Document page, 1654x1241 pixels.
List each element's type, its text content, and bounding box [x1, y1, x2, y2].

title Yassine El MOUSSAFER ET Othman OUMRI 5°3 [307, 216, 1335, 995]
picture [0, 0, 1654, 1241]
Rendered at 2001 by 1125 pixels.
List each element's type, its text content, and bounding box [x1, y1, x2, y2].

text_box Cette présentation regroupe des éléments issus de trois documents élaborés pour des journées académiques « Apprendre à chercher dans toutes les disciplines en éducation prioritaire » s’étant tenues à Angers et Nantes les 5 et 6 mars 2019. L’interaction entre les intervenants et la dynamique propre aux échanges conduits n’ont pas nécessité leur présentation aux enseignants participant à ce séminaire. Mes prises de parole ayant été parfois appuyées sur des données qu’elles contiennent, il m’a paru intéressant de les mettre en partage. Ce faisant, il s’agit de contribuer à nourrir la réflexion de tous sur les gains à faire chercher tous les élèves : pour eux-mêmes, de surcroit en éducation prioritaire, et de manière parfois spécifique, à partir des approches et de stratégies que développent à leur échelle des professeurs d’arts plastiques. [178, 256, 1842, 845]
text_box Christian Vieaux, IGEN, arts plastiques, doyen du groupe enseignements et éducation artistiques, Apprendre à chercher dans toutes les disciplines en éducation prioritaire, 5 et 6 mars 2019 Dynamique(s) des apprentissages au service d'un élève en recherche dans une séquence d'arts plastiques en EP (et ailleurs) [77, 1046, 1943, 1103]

What is needed: Reproduce every one of the rows above word for word, in the same order.

Exercise response:
Document page, 1654x1241 pixels.
List each element's type, its text content, and bounding box [x1, y1, x2, y2].

title Yassine El MOUSSAFER ET Othman OUMRI 5°3 [307, 216, 1335, 995]
picture [0, 0, 1654, 1241]
Rendered at 2001 by 1125 pixels.
List each element's type, its text content, and bounding box [x1, y1, x2, y2].

text_box Cette présentation regroupe des éléments issus de trois documents élaborés pour des journées académiques « Apprendre à chercher dans toutes les disciplines en éducation prioritaire » s’étant tenues à Angers et Nantes les 5 et 6 mars 2019. L’interaction entre les intervenants et la dynamique propre aux échanges conduits n’ont pas nécessité leur présentation aux enseignants participant à ce séminaire. Mes prises de parole ayant été parfois appuyées sur des données qu’elles contiennent, il m’a paru intéressant de les mettre en partage. Ce faisant, il s’agit de contribuer à nourrir la réflexion de tous sur les gains à faire chercher tous les élèves : pour eux-mêmes, de surcroit en éducation prioritaire, et de manière parfois spécifique, à partir des approches et de stratégies que développent à leur échelle des professeurs d’arts plastiques. [178, 256, 1842, 845]
text_box Christian Vieaux, IGEN, arts plastiques, doyen du groupe enseignements et éducation artistiques, Apprendre à chercher dans toutes les disciplines en éducation prioritaire, 5 et 6 mars 2019 Dynamique(s) des apprentissages au service d'un élève en recherche dans une séquence d'arts plastiques en EP (et ailleurs) [77, 1046, 1943, 1103]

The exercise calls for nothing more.